TASK GOAL: Out of the listing below, copy every line that carries the string "filled".

RECORDS SHOWN:
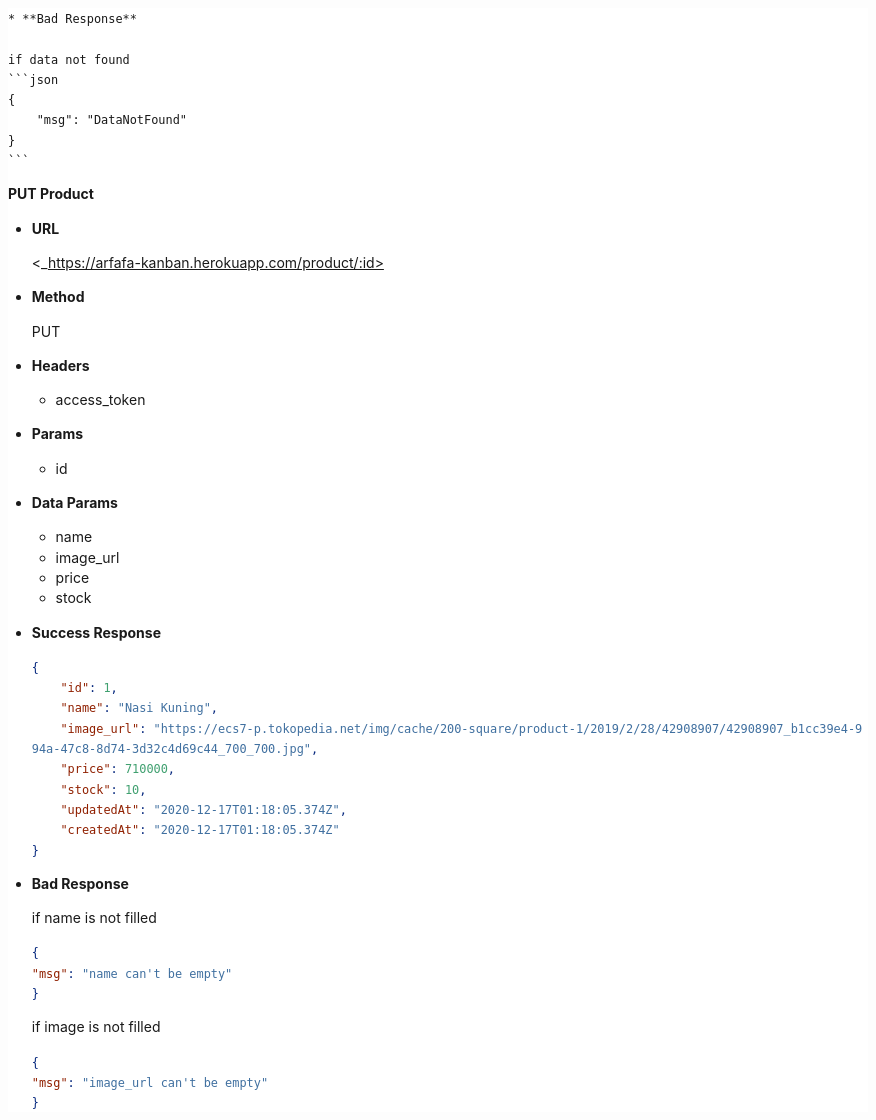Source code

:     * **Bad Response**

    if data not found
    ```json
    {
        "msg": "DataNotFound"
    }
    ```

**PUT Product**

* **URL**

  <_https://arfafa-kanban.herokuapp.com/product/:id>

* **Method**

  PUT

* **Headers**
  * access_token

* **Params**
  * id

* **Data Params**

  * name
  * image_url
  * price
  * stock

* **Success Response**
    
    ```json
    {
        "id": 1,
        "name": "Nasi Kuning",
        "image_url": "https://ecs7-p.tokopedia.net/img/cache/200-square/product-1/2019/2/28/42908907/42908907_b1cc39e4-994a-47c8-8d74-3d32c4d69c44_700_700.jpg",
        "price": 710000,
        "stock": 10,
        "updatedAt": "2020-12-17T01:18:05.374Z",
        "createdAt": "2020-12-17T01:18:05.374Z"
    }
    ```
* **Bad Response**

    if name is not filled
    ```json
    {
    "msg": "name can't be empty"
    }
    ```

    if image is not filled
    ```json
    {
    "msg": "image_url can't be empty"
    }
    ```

SOLUTION TO THE EXERCISE:
    if name is not filled
    if image is not filled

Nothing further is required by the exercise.